# Metadata

```
Course:   DS 5001
Module:   05 HW
Topic:    Create and Apply a TF-IDF Function
Author:   R.C. Alvarado
```

# Instructions

Using the notebook from this module (`M05_BOW_TFIDF.ipynb`) and the `LIB` and `CORPUS` tables generated from the collection of texts (Austen and Melville) in Module 4, create a notebook to perform the following tasks:

Write a function to generate a bag-of-words (`BOW`) represenation of the `CORPUS` table (or some subset of it) that takes the following arguments:
* A tokens dataframe which can be a filtered version of the dataframe you import. This will be the `CORPUS` table or some subset of it.
* A choice of bag, i.e. `OHCO` level, such as book, chapter, or paragraph.
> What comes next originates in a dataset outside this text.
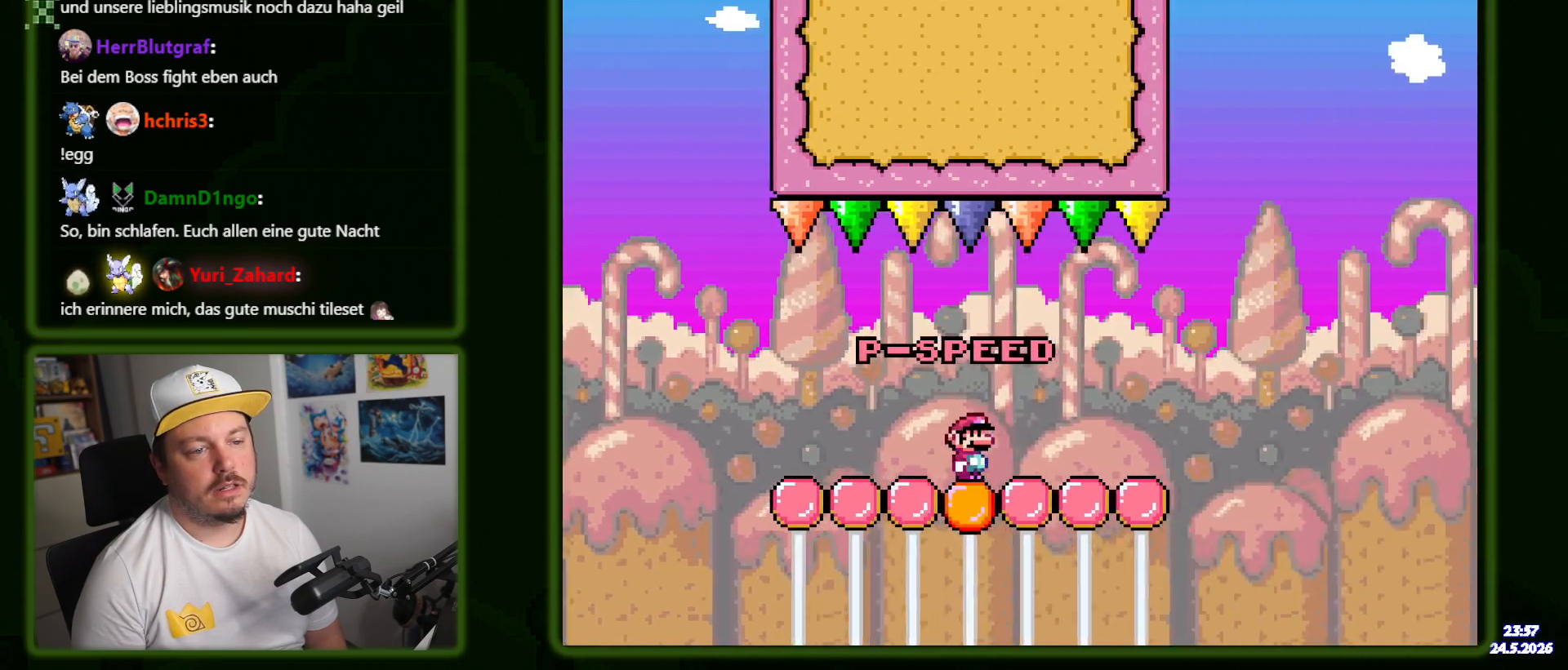
{"dt_ms": 500, "buttons": ["DPAD_RIGHT"], "events": []}
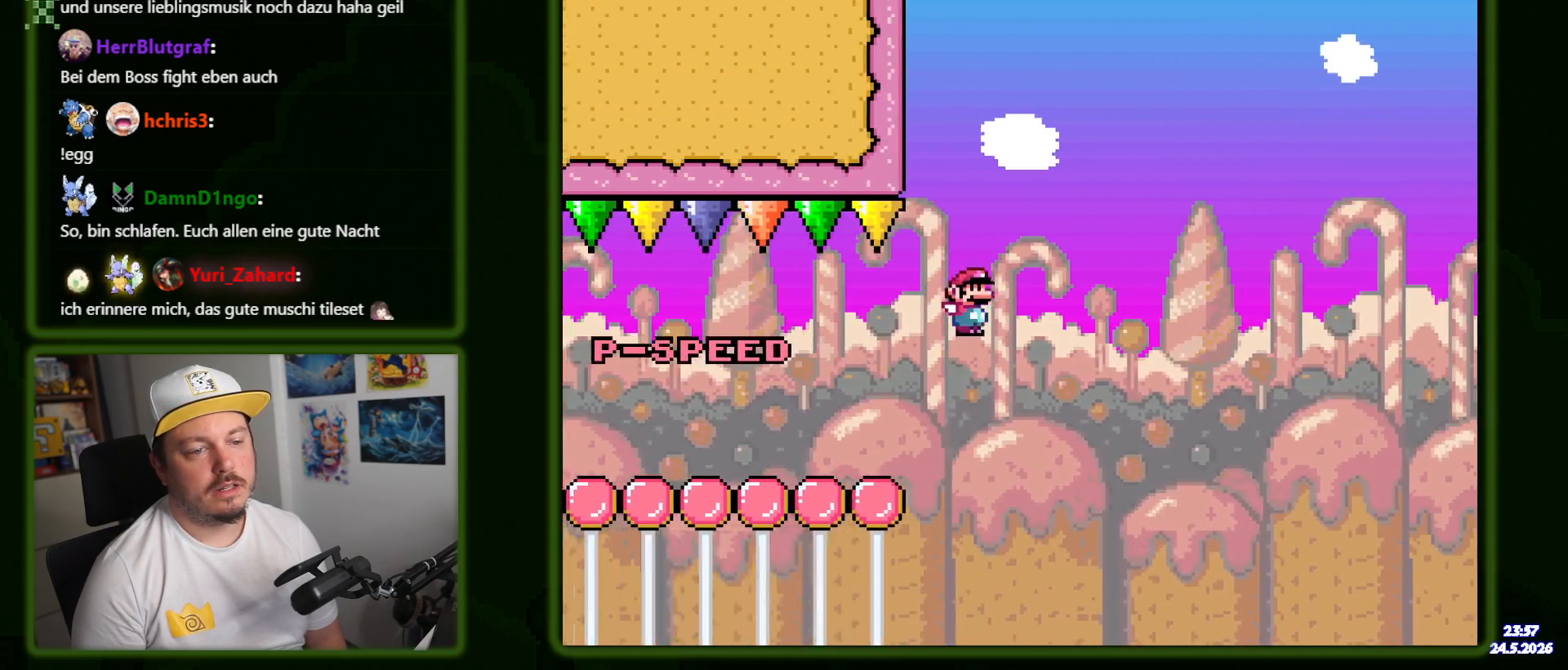
{"dt_ms": 1000, "buttons": ["DPAD_LEFT"]}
Write a function that returns the `TFIDF` values for a given `BOW`, with the following arguments:
* The `BOW` table.
* The type of `TF` measure to use.
To compute `IDF`, use the formula $log_2(\frac{N}{DF})$ where $N$ is the number of documents (aka 'bags') in your `BOW`.
  
Use these functions to get get the appropriate `TFIDF` to answer the questions below.

## Hints
* Update the course GitHub repository to make sure you are working with the latest files.
* Remember that the `CORPUS` table is a `TOKENS` table; it's just the combination of several such tables into one.
* You will need to generate your own `VOCAB` table from `CORPUS` and compute `max_pos`. 
* When generating your own `VOCAB` table from `CORPUS`, be sure to name your index `term_str`. 
* Remember that the mean `TFIDF` is an aggregate statistic computed from the `TFIDF` results, and which shares the same domain as the `VOCAB` table.
* `OHCO = ['book_id', 'chap_id', 'para_num', 'sent_num', 'token_num']`

## Questions

## Q1 

Paste your functions here.

**Answer**: `PASTED FUNCTIONS`

## Q2

What are the top 20 words in the corpus by TFIDF mean using the `max` count method and `book` as the bag?

**Answer**:

```
elinor	0.631162	NNP
vernon	0.484550	NNP
darcy	0.360007	NNP
reginald	0.344776	NNP
frederica	0.335458	NNP
crawford	0.331042	NNP
elliot	0.318066	NNP
weston	0.309443	NNP
pierre	0.286605	NNP
knightley	0.283192	NNP
tilney	0.257662	NNP
elton	0.254555	NNP
bingley	0.247385	NNP
wentworth	0.239176	NNP
courcy	0.237616	NNP
woodhouse	0.221144	NNP
churchhill	0.214320	NNP
marianne	0.197925	NNP
babbalanja	0.169229	NNP
mainwaring	0.167729	NNP 
```

## Q3

What are the top 20 words in the corpus by TFIDF mean, if you using the `max` count method and `paragraph` as the bag? Note, beccause of the greater number of bags, this will take longer to compute. 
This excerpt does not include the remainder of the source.